Thursday, July 20, 2006
Now that I have had the chance to read the Maryland Wal-Mart Bill decision in-depth (the Bill would have required Wal-Mart to spend an amount equal to at least 8% of its Maryland payroll on health care benefits for its Maryland employees), I wanted to supplement my previous post with these additional comments about the decision in RILA v. Fielder, No. 06-316 (D. Md., July 19, 2006).
First, I think the importance of these types of play-or-play state health care insurance law is underscored by the fact that this case was only filed about five months ago and there is already a decision. Clearly, this case was fast-tracked because it it due to go into effect this January and there is general agreement that the 4th Circuit should have the chance to review the district court's decision before then.
Second, although this case is primarily interesting to me because of its ERISA preemption discussion, there is also a very thorough discussion about whether industry groups like RILA can bring lawsuits on behalf of members like Wal-Mart. The court, applying appropriate constitutional and prudential standing doctrine, found that standing did in fact exist (and also that the case is ripe for adjudication).

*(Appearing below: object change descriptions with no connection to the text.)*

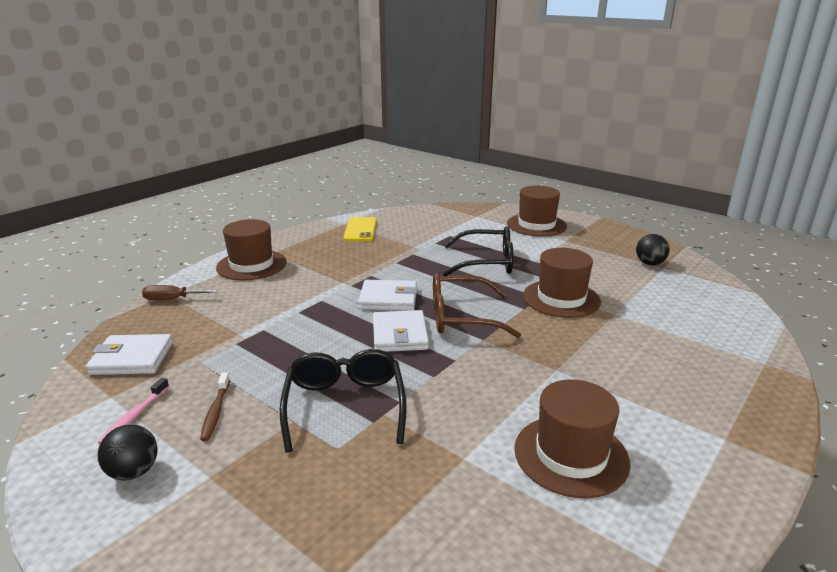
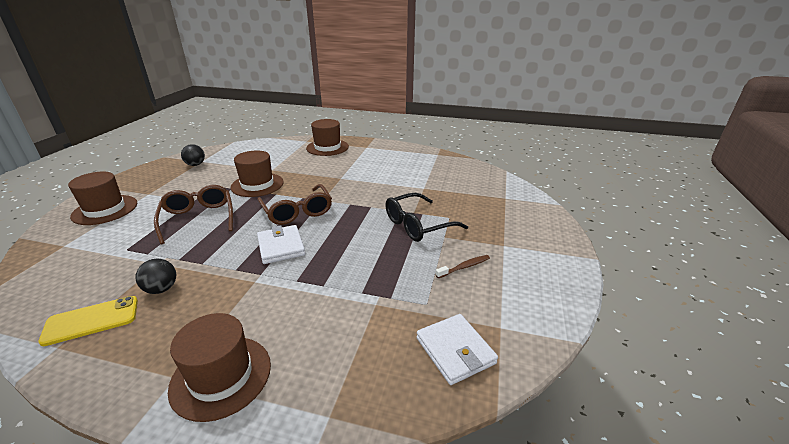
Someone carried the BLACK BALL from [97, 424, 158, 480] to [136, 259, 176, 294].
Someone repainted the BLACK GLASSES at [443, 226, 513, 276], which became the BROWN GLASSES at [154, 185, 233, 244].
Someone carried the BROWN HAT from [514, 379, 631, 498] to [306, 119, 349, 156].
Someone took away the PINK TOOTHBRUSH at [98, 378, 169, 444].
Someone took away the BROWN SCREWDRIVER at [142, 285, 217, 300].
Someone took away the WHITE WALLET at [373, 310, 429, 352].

Third, there is also an interesting discussion on whether the Maryland law places an impermissible payroll tax on Wal-Mart in violation of the Tax Injunction Act. This is clearly not my area of the law, but the distinction appears to come down on the fact that the law is a regulatory fee and not a tax, and therefore permissible.
Fourth, and finally (although there is also an equal protection argument at the end of the case), getting to the ERISA preemption part of the decision, the court recognizes under the Egelhoff decision that preemption under ERISA is expansive. This is a somewhat curious place to start an ERISA preemption analysis since the general trend in ERISA preemption cases under cases like Travelers has been to narrow ERISA preemption, especially in situations dealing with traditional areas of state concern. In other words, I am wondering if the court purposefully begins its analysis with the pre-Travelers view of ERISA preemption in order more easily to arrive at its result.
In this regard, the case states: "A short description of the statutes involved in Travelers, DeBuono, and Dillingham is sufficient to demonstrate that they lie at the periphery of ERISA analysis, not (as does the Fair Share Act) at its core." In some of the most important language of the case, the court finds:
The Fair Share Act stands in stark contrast to the statutes challenged in Travelers,
Dillingham, and DeBuono. The Act is not merely tangentially related to ERISA plans but is focused upon them. Indeed, as the legislative history makes clear, the Fair Share Act is targeted directly at the ERISA plan of a particular employer. Moreover, the economic effect of the Fair Share Act upon Wal-Mart’s ERISA plan could not be more direct: it would require Wal-Mart to increase its health care benefits for Maryland employees and to administer its plan in such a fashion as to ensure that the statutory spending required by the Act is met. Thus, the Act violates ERISA’s fundamental purpose of permitting multi-state employers to maintain nationwide health and welfare plans, providing uniform nationwide benefits and permitting uniform national administration.
Fifth, is the Maryland law really focused on ERISA plans? Some would argue that the law does not directly interfere with Wal-Mart's health care plan, but only requires it to spend a given amount of money on health care regardless of whether it has such a plan or not. My sense is that this dispute lies at the heart of this controversy over Fair Share laws.
BTW, there was no additional savings clause/deemer clause analysis I presume because the Maryland law is clearly not directed to an entity engaging in insurance and does not substantially affect the risk pooling arrangements.